NPS was not only represented in the Innovation awards through work done by its faculty and alumni, but also by its students doing relevant research while fulfills their graduate education.
This is the case for September 2017 graduate Marine Corps Maj. Michael Conte, who received Honorable Mention for the thesis conducted for his degree in information and technology management, “Mobile Device Management of Combat Aircraft.”
“Coming to NPS as a Marine, I wanted to pick a thesis topic that would be beneficial to the Marine Corps and Marine aviation, and also something that I am passionate about and interested in,” said Conte, who found his inspiration as student at the Exploratory Development Lab at Naval Air Warfare Center Weapons Division in China Lake.
“They were taking a Samsung tablet and trying to find a way to build a wireless WiFi access point into an F-18,” said Conte. “Their concept was that they could take a tablet and do functions on it such as load information or use navigation and then send it wirelessly to the aircraft, and they were building a system in the airplane that would allow the wireless connection to directly interface with the jet’s mission computer.”
Although this concept is something that Conte says has been done by commercial aviation for many years, the use of classified information posed the DOD with several unique challenges in integrating the systems, challenges Conte would tackle head on in his research by looking at ways to account for security concerns in accordance with current policy.
“The big overarching benefit is that if we can put tablets on airplanes, in the end we can spend a lot less money and develop essential improvements at a far more rapid pace,” said Conte.
“The next step forward I feel is developing an overarching strategy with the big stakeholders to figure out what entities would be best suited to develop something like this,” he added.
Conte points to the unique nature and mission of NPS, and the diverse expertise of its faculty, that allowed him to conduct such highly valuable and innovative research.

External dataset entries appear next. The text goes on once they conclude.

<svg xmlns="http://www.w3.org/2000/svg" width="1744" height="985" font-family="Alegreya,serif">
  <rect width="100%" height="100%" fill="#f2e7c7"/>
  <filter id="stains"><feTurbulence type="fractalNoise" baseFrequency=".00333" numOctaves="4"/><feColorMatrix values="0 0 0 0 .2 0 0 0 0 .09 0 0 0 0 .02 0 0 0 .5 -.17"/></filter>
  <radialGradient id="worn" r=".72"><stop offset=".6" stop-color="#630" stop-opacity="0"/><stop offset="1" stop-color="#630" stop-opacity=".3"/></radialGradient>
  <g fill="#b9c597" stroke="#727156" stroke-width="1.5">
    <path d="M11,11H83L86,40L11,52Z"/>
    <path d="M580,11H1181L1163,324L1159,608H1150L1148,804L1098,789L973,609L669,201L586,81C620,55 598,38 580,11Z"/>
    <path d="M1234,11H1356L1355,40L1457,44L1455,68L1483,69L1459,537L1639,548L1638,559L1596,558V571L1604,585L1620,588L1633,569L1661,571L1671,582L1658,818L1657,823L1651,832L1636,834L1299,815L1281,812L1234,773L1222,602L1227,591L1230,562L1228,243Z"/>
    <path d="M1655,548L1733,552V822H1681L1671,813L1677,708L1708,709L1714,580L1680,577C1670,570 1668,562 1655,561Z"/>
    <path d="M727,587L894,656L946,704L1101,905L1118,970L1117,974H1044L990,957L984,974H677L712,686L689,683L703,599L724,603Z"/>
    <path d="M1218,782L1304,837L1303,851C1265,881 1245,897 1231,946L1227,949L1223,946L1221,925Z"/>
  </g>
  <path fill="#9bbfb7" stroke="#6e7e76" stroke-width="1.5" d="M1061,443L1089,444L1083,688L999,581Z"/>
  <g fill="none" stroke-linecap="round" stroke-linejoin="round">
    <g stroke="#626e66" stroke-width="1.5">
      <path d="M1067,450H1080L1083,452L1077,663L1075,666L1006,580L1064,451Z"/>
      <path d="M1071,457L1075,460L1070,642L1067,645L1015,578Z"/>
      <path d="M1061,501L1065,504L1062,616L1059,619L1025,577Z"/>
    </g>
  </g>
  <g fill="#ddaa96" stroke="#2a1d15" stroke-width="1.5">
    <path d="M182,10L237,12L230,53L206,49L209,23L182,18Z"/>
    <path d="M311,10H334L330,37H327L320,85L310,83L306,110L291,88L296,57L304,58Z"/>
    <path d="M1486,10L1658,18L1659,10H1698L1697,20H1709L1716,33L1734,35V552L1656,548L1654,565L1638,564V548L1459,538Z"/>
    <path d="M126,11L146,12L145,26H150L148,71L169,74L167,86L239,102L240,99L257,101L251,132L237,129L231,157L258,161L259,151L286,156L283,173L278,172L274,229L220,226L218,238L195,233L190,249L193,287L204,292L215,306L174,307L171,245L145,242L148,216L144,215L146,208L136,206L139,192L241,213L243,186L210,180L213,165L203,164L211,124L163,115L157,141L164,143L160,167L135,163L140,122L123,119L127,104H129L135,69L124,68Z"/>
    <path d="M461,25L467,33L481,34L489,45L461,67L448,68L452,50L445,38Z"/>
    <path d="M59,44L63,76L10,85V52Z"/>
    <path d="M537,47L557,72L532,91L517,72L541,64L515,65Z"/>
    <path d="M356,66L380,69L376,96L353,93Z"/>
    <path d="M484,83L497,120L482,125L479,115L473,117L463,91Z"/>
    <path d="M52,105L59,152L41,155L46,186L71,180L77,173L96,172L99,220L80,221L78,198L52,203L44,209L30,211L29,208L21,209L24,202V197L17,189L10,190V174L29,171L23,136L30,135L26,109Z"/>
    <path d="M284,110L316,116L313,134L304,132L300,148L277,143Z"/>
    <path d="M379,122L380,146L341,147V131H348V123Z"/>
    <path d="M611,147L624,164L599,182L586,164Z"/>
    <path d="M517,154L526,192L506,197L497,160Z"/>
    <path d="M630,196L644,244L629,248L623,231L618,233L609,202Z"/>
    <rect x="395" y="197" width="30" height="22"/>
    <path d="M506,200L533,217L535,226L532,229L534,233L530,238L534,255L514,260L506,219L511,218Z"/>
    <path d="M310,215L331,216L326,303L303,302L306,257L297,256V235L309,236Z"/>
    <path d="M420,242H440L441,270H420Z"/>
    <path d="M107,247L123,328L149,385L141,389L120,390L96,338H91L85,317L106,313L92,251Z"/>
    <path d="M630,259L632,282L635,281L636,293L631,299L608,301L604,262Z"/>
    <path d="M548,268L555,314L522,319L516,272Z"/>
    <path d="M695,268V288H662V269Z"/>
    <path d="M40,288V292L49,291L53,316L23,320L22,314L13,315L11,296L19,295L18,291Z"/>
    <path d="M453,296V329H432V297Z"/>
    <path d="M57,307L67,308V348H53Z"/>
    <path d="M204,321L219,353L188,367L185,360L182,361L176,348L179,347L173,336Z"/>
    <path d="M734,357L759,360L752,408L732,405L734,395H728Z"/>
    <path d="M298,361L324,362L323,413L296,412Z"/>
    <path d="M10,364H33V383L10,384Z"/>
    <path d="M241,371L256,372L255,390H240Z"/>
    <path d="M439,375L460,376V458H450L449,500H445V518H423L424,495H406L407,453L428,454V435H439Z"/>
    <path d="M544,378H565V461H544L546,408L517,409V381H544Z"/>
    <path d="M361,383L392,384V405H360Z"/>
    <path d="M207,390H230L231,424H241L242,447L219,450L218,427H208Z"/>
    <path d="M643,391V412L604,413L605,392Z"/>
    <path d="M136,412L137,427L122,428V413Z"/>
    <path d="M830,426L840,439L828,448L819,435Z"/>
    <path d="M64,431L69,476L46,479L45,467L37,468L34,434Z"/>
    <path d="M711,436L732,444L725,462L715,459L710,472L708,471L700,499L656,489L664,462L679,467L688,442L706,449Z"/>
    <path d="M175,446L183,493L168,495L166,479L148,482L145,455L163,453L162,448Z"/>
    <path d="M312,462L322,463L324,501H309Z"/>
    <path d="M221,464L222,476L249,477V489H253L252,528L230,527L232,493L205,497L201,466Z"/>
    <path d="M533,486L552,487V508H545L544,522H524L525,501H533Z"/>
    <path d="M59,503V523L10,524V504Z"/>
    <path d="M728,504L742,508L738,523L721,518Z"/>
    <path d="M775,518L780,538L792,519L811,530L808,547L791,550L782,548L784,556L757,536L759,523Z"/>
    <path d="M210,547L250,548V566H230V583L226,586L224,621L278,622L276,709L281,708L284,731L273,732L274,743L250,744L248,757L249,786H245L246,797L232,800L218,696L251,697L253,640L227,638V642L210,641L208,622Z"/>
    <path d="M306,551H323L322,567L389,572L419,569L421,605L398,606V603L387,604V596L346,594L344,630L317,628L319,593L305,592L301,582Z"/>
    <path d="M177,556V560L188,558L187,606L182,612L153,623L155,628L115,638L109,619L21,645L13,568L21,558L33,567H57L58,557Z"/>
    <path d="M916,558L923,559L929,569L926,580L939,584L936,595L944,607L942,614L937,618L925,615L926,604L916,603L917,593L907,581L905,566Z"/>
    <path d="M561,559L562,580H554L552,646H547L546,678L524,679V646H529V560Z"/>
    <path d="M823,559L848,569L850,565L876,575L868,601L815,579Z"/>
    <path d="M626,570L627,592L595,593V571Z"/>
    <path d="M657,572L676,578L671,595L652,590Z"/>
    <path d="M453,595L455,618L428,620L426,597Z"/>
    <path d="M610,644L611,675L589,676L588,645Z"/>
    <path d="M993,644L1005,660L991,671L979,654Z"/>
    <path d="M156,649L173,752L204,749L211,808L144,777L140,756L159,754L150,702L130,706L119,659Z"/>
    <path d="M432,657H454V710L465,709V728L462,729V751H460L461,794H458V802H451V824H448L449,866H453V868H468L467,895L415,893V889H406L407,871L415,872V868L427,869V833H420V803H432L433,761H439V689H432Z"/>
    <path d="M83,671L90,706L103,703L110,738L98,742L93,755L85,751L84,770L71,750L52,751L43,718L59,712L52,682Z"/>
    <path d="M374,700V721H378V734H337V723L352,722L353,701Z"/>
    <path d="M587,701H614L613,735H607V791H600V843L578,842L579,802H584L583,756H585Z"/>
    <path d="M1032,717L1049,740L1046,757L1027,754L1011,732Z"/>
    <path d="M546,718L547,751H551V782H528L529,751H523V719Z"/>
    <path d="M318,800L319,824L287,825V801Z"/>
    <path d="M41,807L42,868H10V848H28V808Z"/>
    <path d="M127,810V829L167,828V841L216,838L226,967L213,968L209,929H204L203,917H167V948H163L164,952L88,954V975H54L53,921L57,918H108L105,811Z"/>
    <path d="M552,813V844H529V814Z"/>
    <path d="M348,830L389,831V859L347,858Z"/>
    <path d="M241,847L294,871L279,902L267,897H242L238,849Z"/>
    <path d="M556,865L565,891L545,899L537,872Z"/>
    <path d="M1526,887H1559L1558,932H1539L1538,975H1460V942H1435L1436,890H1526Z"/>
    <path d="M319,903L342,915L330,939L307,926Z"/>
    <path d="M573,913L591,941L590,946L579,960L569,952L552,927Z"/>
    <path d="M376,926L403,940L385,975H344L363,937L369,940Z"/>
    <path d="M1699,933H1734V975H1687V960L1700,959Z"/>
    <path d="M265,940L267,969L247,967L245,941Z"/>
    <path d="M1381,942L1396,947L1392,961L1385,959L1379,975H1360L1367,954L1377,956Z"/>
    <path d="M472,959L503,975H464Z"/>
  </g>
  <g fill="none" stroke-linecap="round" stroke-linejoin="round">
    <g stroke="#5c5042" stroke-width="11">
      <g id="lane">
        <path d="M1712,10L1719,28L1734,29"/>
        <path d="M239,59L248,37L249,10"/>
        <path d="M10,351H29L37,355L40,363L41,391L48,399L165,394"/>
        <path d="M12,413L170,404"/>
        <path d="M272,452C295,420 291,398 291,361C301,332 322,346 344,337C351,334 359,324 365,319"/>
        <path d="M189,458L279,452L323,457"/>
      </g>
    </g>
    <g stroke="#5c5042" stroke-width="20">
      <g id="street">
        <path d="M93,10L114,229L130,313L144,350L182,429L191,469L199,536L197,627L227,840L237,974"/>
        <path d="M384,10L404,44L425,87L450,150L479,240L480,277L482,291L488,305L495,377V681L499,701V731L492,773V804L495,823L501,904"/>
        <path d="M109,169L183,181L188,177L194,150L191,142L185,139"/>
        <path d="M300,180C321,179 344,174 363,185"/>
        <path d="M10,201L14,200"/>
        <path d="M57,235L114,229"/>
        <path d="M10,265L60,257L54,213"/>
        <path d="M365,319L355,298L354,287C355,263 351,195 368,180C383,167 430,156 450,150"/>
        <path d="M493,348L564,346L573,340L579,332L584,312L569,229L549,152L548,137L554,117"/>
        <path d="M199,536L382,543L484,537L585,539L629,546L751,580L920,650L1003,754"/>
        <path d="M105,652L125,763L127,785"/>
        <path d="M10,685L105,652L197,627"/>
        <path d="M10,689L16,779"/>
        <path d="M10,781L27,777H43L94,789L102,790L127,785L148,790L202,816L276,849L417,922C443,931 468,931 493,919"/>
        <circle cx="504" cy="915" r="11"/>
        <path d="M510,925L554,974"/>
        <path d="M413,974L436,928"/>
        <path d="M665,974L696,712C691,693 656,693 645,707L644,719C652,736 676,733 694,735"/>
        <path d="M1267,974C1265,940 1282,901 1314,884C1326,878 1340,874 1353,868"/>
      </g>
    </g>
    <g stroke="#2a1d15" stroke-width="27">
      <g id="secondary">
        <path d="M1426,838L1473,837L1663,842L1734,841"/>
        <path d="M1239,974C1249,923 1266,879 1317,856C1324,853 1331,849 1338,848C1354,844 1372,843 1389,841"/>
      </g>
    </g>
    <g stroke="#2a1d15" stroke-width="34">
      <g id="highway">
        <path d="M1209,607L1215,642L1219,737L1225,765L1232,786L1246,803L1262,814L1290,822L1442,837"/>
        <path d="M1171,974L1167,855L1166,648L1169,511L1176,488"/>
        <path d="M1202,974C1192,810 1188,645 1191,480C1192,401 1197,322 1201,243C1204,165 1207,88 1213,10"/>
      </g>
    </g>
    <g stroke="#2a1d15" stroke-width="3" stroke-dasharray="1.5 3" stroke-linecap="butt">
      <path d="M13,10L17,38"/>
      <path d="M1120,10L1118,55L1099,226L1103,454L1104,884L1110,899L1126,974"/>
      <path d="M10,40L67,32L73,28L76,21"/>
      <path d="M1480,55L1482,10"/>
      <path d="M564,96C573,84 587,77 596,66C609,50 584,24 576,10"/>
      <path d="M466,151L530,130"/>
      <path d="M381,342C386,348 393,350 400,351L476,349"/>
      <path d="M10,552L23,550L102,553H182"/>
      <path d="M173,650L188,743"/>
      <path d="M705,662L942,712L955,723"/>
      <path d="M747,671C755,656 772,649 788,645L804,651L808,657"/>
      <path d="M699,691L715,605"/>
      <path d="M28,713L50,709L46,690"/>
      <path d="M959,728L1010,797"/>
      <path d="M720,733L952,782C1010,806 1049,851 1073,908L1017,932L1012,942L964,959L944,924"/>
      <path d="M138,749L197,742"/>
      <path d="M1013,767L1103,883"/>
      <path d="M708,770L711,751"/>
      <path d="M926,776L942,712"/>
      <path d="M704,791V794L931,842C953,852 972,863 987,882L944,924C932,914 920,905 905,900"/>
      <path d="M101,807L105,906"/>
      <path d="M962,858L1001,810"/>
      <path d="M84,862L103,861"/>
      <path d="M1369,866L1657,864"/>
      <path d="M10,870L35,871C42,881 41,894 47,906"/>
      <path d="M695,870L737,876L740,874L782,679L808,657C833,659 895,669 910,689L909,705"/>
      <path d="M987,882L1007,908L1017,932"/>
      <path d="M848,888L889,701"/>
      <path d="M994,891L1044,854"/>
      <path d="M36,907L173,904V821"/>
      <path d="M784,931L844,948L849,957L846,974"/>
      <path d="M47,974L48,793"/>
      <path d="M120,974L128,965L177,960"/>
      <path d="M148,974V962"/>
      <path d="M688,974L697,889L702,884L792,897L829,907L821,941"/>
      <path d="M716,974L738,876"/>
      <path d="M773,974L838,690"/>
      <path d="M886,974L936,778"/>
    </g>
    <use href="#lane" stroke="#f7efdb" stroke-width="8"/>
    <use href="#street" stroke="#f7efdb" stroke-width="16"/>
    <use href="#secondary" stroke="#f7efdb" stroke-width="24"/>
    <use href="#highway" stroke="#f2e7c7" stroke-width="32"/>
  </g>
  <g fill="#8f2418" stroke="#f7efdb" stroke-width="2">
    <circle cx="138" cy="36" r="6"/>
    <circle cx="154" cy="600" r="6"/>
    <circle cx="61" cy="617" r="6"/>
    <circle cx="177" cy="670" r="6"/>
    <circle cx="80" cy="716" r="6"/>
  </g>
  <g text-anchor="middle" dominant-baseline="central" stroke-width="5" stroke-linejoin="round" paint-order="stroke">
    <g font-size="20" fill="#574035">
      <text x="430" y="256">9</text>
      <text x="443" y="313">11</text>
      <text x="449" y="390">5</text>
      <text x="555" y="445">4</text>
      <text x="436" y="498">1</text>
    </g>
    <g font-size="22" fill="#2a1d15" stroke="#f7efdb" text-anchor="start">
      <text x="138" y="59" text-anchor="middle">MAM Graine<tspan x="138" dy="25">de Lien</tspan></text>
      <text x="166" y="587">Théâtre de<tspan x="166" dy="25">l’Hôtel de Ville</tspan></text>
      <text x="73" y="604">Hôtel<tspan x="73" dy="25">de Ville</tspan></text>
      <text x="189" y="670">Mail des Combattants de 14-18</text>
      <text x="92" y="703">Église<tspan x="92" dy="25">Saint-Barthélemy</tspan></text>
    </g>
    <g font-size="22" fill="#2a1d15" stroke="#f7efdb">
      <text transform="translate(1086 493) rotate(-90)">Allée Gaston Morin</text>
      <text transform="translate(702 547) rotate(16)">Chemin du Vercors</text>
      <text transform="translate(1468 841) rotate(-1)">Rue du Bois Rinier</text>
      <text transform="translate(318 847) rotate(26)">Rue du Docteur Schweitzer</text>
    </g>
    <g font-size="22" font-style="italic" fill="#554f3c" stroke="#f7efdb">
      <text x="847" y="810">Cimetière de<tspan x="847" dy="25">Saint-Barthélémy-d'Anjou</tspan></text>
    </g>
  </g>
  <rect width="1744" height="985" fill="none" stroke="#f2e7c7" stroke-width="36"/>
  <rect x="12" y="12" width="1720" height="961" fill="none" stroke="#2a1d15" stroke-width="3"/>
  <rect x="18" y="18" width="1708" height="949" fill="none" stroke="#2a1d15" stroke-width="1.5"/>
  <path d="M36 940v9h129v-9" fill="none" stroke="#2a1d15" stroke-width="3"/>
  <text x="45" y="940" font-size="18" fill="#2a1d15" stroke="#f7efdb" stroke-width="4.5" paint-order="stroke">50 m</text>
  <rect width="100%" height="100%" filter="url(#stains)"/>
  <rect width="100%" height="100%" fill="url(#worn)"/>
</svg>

“What makes NPS so significant is, even if your adviser doesn’t have the information you are looking for, they will know someone who will,” Conte said. “Whenever I didn’t know something, my thesis advisor had a contact ready to reach out to. It is a centralized place where we can explore innovative ideas with a faculty that has years of networks throughout all forms of organizations to help bring those ideas into fruition.”